How to Deliver Great Presentations

Post date: May 31, 2016 4:20:50 AM

Delivering great presentations is a key skill of business leaders. Depending on how a presentation is delivered, the audience may be either positively and intensely influenced or thoroughly disengaged. Great presentations are often well researched, well planned and well executed pieces of art. They are heavily laden with emotional hooks anchored in rational and highly persuasive arguments. A beautifully designed PowerPoint slide show may be helpful but cannot deliver a power packed punch, let alone influence the listeners to an actionable degree.

Many presentations fail because they rely on ‘showing' too much information or showing too few ‘pictures’or failing to connect the dots effectively or for reasons of poor delivery. So, what makes a great delivery?

1. 1. Connecting personally and introducing a relatable story-line

The best speakers are excellent rapport builders. They instantly connect with the members of the audience by playing up common themes and help them to shut down their defenses. They have an uncanny ability to resonate with the audience's needs and expectations. This, they then use to push a story-line that the audience find themselves intimately connected with. And guess what happens? The listeners are instantly hooked!

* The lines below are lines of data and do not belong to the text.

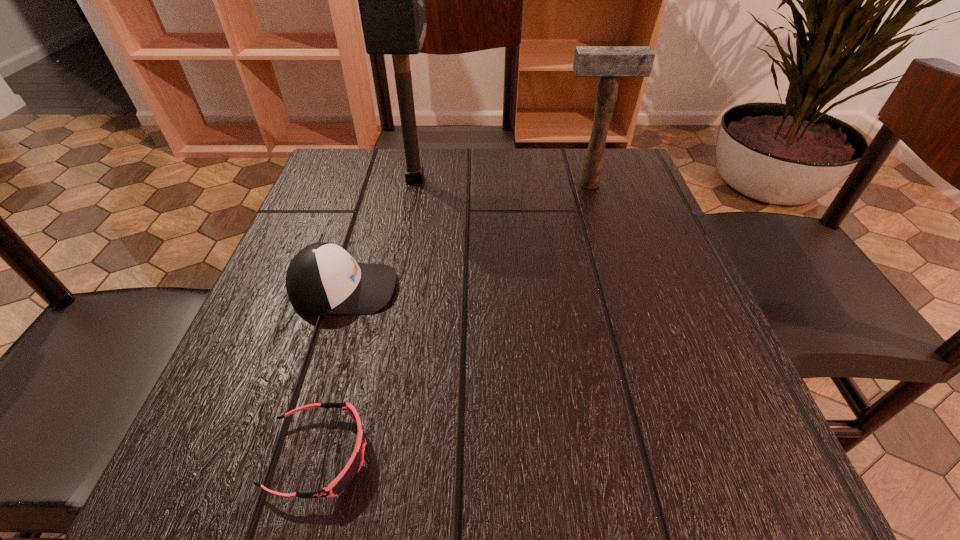
Where is `the tallest object`? The height and width of the screenshot is (540, 960). the tallest object is located at coordinates coord(391,0).

This screenshot has width=960, height=540. Identify the location of the taller mallet. (391, 0).

At what (x,y) coordinates should I click in order to perform the action: click on the third shortest object. Please return your answer as a coordinate pair (x, y). The width and height of the screenshot is (960, 540). Looking at the image, I should click on (610, 63).

Identify the location of the rightmost object. (610, 63).

Locate an element on the screen. the second nearest object is located at coordinates (322, 278).

Find the location of a particular element. The width and height of the screenshot is (960, 540). cap is located at coordinates (322, 278).

I want to click on goggles, so click(x=354, y=464).

Identify the location of the shortest object. The image size is (960, 540). (354, 464).

The image size is (960, 540). I want to click on vacant region located 0.170m on the left of the tallest object, so click(x=321, y=179).

The height and width of the screenshot is (540, 960). I want to click on vacant space positioned on the front of the right mallet, so click(x=599, y=217).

2. 2. Being ‘other-oriented’

Great speakers are other-oriented. They quickly assume the positions of their audiences and see, hear and feel like their audiences do. This extraordinary ability to perceive an issue from the other's point of view gives them the power to fashion an argument or a story that appeals to their audience ‘s intelligence and line of reasoning, thereby making it compelling and irresistible for them.

3. 3. Demonstrating passion through ‘exaggerated’ use of body language.

An analysis of the best speakers on Ted talks showed that speakers who used their hands a lot and gestured excessively received very high ratings and their videos went viral. Their messages were perceived as far more credible and touching compared to those delivered by speakers who used little or no gesturing at all.

4. 4. Painting vivid mental pictures with words and spatial props.

Great speakers are masters at using words along with the right intonations, tone variations and vocal variety to paint beautiful moving pictures in the minds of their listeners. They use spatial props with their hands and gestures and create vivid pictures in the minds of their listeners. They understand that great presentations are possible only when they connect with their audience at the emotional level by infusing feelings through the right use of right words.

5. 5. Eliciting positive states.

One of the greatest skills of extraordinary speakers is their ability to elicit any desired emotional state in their audience at will. Once a desired emotional state is elicited, communication now becomes easy as the listeners have lowered their guards and are willing to be persuaded and influenced.To achieve this resourceful state, great speakers use words like ‘imagine, think about, just feel,’etc. to perfection.

6. 6. Ending with a call to action.

When the audience are sufficiently engaged and emotionally anchored, great speakers now encourage the listeners to act in their best interests. They leave the audience with actionable options in order to achieve the stated goals of their presentation. In other words, they “hit the iron while it is still hot”.